リリ=アンタレスといえば、その名を知らぬ者が居ないと言うほどの著名な占術師である。
近年の運気飴を筆頭に、数々の流行を作り上げた人物。
所在も不明で、ミステリアスな存在であるリリが、身近な場所に居たことがなんとも意外だった。
驚く三人を後目に、クレロワは席を外し部屋を後にした。
残されたリリは、話の続きを任される形で、マティス達の相手を始めた。
「今見せた映像は、ディスクという古代遺産に内蔵されていたものなの。今みたいな進化を示唆するものは、二千年からアセンションを遂げる二千十二年にかけて、大量に作られていたと考えられてるのよ。」
人差し指を立て、面白おかしく話すリリ。
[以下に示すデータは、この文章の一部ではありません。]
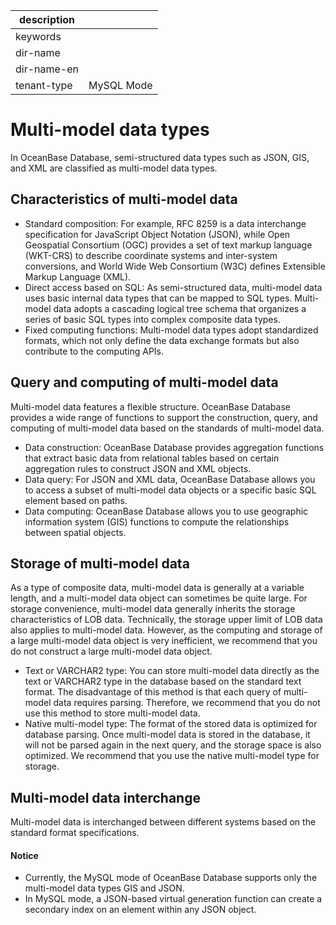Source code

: |description||
|---|---|
|keywords||
|dir-name||
|dir-name-en||
|tenant-type|MySQL Mode|

# Multi-model data types

In OceanBase Database, semi-structured data types such as JSON, GIS, and XML are classified as multi-model data types. 

## Characteristics of multi-model data

* Standard composition: For example, RFC 8259 is a data interchange specification for JavaScript Object Notation (JSON), while Open Geospatial Consortium (OGC) provides a set of text markup language (WKT-CRS) to describe coordinate systems and inter-system conversions, and World Wide Web Consortium (W3C) defines Extensible Markup Language (XML). 
* Direct access based on SQL: As semi-structured data, multi-model data uses basic internal data types that can be mapped to SQL types. Multi-model data adopts a cascading logical tree schema that organizes a series of basic SQL types into complex composite data types. 
* Fixed computing functions: Multi-model data types adopt standardized formats, which not only define the data exchange formats but also contribute to the computing APIs. 

## Query and computing of multi-model data

Multi-model data features a flexible structure. OceanBase Database provides a wide range of functions to support the construction, query, and computing of multi-model data based on the standards of multi-model data. 

* Data construction: OceanBase Database provides aggregation functions that extract basic data from relational tables based on certain aggregation rules to construct JSON and XML objects. 
* Data query: For JSON and XML data, OceanBase Database allows you to access a subset of multi-model data objects or a specific basic SQL element based on paths. 
* Data computing: OceanBase Database allows you to use geographic information system (GIS) functions to compute the relationships between spatial objects. 

## Storage of multi-model data

As a type of composite data, multi-model data is generally at a variable length, and a multi-model data object can sometimes be quite large. For storage convenience, multi-model data generally inherits the storage characteristics of LOB data. Technically, the storage upper limit of LOB data also applies to multi-model data. However, as the computing and storage of a large multi-model data object is very inefficient, we recommend that you do not construct a large multi-model data object. 

* Text or VARCHAR2 type: You can store multi-model data directly as the text or VARCHAR2 type in the database based on the standard text format. The disadvantage of this method is that each query of multi-model data requires parsing. Therefore, we recommend that you do not use this method to store multi-model data. 
* Native multi-model type: The format of the stored data is optimized for database parsing. Once multi-model data is stored in the database, it will not be parsed again in the next query, and the storage space is also optimized. We recommend that you use the native multi-model type for storage. 

## Multi-model data interchange

Multi-model data is interchanged between different systems based on the standard format specifications. 

<main id="notice" type='notice'>
  <h4>Notice</h4>
  <ul>
  <li>Currently, the MySQL mode of OceanBase Database supports only the multi-model data types GIS and JSON. </li>
  <li>In MySQL mode, a JSON-based virtual generation function can create a secondary index on an element within any JSON object. </li>
  </ul>
</main>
だが、子供じみた行動とは裏腹に、極めて高度な知識を覗かせていた。
それから更に話しは続いた。
その内容は、にわかには信じられないものだった――
――旧人類の中には、アセンションの事実を知り、それを助長させる者が少数居たという。
そうした者達は、他の人類より先に新人類として目覚めており、人類が無事にアセンションを遂げるよう導いた。
クレロワが普段流しているデフォメや、先ほどの映像も、そんな人達が作り上げた動画を、現代に復活させたもの。
そのような者達を「ワンダラー」と言い、彼らはアセンションを遂げた後、ある形で進化し、現在に残ったという。
「ここで質問です。なぜ、バイオレットがクリスタルよりも数が少ないか、考えたことがありますか?
…答えは簡単です。バイオレットこそ、人類を導いたワンダラーを始祖にもつ人種だからなのです。」
――人類にアセンションを促した彼らは、その役目を終えるとバイオレットとして新たな世界に溶け込んだ。
記憶を持つ者も居れば、無くした者もいる。
近年は、アバター行為によりバイオレットも多く誕生しているが、それらのバイオレットはワンダラーではない。あくまで純粋なバイオレットがワンダラーなのだとリリは言った。
さらにリリは、そんなワンダラー達を探しているという。
だが探そうにも、ワンダラーは極わずか。探すには多大な苦労を有することになる…
そこで話は一旦途切れた――
「なぜ俺達にこんな話を?」
話し終えたリリに向かって、突き刺すようにマティスは言った。
聞かれ、リリは微笑し答えた。
「ワンダラーさん達は、わたし達にとってとても大切な存在なのです。ですから、あなた達にも探すのを手伝って欲しいなって思いまして。」
リリは、なぜワンダラーが大切な存在かは言わなかったが、嘘を言っている風ではなさそうだった。
マティスは、今の提案を受けるか話し合うことにした。
突然の事だけに、相談はいつになく長引く。
その末に出した答えは…
「俺達は、荒らし浄化のアフィリエイターであって人捜しがメインじゃない。」
マティスはそうきっぱり言いのけた。だが実は、三人の中で最後まで悩んでいたのは、意外にもマティスだった。
リリは、両手を合わせ可愛らしく懇願したが、一度物事を決めたマティスは梃子でも動かない。
腕を掴まれ呼び止められる中、マティスの瞳に、窓から見下ろす四角く伸びた建物の森が映し出された。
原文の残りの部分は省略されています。